The Beatlicks had open-mike poetry nights at Douglas Corner Cafe, Woodstock Cafe, Bookstar, Asylum, Bean Central and other venues.

Through connections in other cities, they helped bring a new form of poetic recitation to Nashville: the poetry slam, a verbal duel of verse and emotion.

''We brought the slam concept below the Mason-Dixon line in 1990. The first slam was at Douglas Corner,'' Speer says.

The Beatlicks also produced a regular show on Nashville's Community Access Television. Speer's proudest moment was performing at the now-defunct Summer Lights Festival.

''It wasn't like some little dingy club or a small room in the back of the bookstore. It felt like we were big time,'' he says.

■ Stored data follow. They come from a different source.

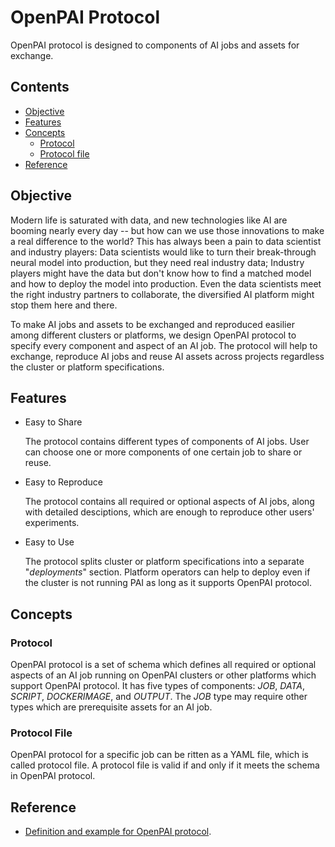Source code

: # OpenPAI Protocol

OpenPAI protocol is designed to components of AI jobs and assets for exchange.


## Contents

* [Objective](#objective)
* [Features](#features)
* [Concepts](#concepts)
    * [Protocol](#protocol)
    * [Protocol file](#protocol-file)
* [Reference](#reference)


## Objective

Modern life is saturated with data, and new technologies like AI are booming nearly every day -- but how can we use those innovations to make a real difference to the world? This has always been a pain to data scientist and industry players: Data scientists would like to turn their break-through neural model into production, but they need real industry data; Industry players might have the data but don't know how to find a matched model and how to deploy the model into production. Even the data scientists meet the right industry partners to collaborate, the diversified AI platform might stop them here and there.

To make AI jobs and assets to be exchanged and reproduced easilier among different clusters or platforms, we design OpenPAI protocol to specify every component and aspect of an AI job. The protocol will help to exchange, reproduce AI jobs and reuse AI assets across projects regardless the cluster or platform specifications.


## Features

* Easy to Share

    The protocol contains different types of components of AI jobs. User can choose one or more components of one certain job to share or reuse.

* Easy to Reproduce

    The protocol contains all required or optional aspects of AI jobs, along with detailed desciptions, which are enough to reproduce other users' experiments.

* Easy to Use

    The protocol splits cluster or platform specifications into a separate "_deployments_" section. Platform operators can help to deploy even if the cluster is not running PAI as long as it supports OpenPAI protocol.


## Concepts

### Protocol

OpenPAI protocol is a set of schema which defines all required or optional aspects of an AI job running on OpenPAI clusters or other platforms which support OpenPAI protocol. It has five types of components: _JOB_, _DATA_, _SCRIPT_, _DOCKERIMAGE_, and _OUTPUT_. The _JOB_ type may require other types which are prerequisite assets for an AI job.

### Protocol File

OpenPAI protocol for a specific job can be ritten as a YAML file, which is called protocol file. A protocol file is valid if and only if it meets the schema in OpenPAI protocol.


## Reference

* [Definition and example for OpenPAI protocol](./pai-protocol.yaml).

Speer thinks poetry will always be an underground fixture. ''I don't see it as being a mainstream thing. There's always poetry there, but it always has a back seat. We're always in the balcony.

''Mostly I see it as an event that is hosted by people who love poetry. They do it not for the money or for the recognition, but because they have to do it. People need a place to share their works. I see it continuing as a little stream. It's an ancient and beloved art.''

Speer and Hirst, both in the their mid-50s, are looking forward to the tranquility of the more subdued New Mexico scene, which has pockets of poetic movement.